We hypothesized that the processes of dementia and hearing loss are closely related; age-related changes in circulating levels of glucocorticoid and the hypothalamus–pituitary–adrenal (HPA) axis could act in combination with the processes underlying ARHL, thus resulting in the further worsening of dementia. In particular, hippocampal damage may cause HPA axis disturbances, which have been reported in patients with dementia [31, 32]. Furthermore, dementia has been associated with chronic neuroinflammation [3335]. Neuroinflammation induces glucocorticoid resistance [36, 37]. Notably, HPA and glucocorticoid resistance have been associated with sensorineural hearing loss [38, 39]. Thus, ARHL may increase the risk of dementia by disturbing the HPA axis and glucocorticoid resistance. We found that age was the most crucial risk factor for dementia (Table 2), followed by comorbidities, hearing loss, and gender.

However, the relatively small number of patients in the matched 10-year follow-up cohort presented a limitation. Therefore, changes in dementia over time could have been underestimated due to the lack of statistical power. Another limitation was that our study was a longitudinal study with diagnoses collected only from the NHIRD, risking potential bias resulting from differing diagnosis standards among individual clinicians. We identified patients with hearing loss in the NHIRD according to ICD-9-CM codes and pure tone audiometry (PTA) results were not available in NHIRD. Thus, the actual severity of hearing loss as a risk factor for subsequent dementia was not explored.
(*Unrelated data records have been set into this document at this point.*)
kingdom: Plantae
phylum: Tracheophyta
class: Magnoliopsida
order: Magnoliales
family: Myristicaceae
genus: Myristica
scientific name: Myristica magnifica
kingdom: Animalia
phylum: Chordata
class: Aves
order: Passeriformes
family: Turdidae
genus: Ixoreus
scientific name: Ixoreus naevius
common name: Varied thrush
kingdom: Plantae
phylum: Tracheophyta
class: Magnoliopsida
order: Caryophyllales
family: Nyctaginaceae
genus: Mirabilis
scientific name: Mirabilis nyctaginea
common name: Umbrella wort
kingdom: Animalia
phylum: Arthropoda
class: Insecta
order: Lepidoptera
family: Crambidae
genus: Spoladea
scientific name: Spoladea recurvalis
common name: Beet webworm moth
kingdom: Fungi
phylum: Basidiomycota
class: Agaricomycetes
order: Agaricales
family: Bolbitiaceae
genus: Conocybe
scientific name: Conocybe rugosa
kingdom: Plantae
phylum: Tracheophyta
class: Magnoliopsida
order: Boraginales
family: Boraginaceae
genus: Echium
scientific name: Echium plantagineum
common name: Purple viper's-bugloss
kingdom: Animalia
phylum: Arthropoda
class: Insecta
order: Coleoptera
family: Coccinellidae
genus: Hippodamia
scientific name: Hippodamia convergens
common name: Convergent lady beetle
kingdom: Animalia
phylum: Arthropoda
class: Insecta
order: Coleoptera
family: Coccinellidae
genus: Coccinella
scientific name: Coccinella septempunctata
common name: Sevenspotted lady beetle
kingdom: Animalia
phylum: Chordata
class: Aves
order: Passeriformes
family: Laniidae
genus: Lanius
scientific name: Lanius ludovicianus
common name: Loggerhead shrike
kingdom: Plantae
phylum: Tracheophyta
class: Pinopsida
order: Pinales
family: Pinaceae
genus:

An additional limitation was the lack of other demographic variables such as socioeconomic status, years of education, mood status, living arrangement, occupation, noise-exposure history, lifestyle, and family medical history, which could have provided useful information regarding other potential risk factors for hearing loss and dementia. Diagnosis of dementia has been known a big challenge for clinicians due to some unspecified symtpoms and different etioloigies. The disease is usually finally confirmed in specialist clinics. Since Data like MMSE and CDR are not available in NHIRD. In our study, we therefore narrowed the group and only selected dementia patient (ICD-9-CM codes 290, 294.1 and 331.0–331.2) with at least 3 times within 4 months and diagnosed by psychiatrists. Finally, this study used an observational design rather than an experimental one. Data on the relationship between the severity of dementia and severity (and frequency range) of hearing loss were unavailable.

Conclusion

Current recommendations for patients with ARHL include regular exams to monitor changes in PTA. As our study indicates, evidence of a possible link between ARHL and dementia exists. Physicians should be more alert of early signs of dementia which may be mistaken as a sequence for ARHL following the first 2 years of diagnosis and pay more attention to those constituing the group of high-risk dementia. These findings can potentially be used to modify the treatment of patients suffering from ARHL, especially in the first 2 years following diagnosis. Clinicians may inquire about cognitive function during preventive care protocol and could refer patients to a cognitive specialist for further evaluation and maintain their cognitive ability if a cognitive decline is reported.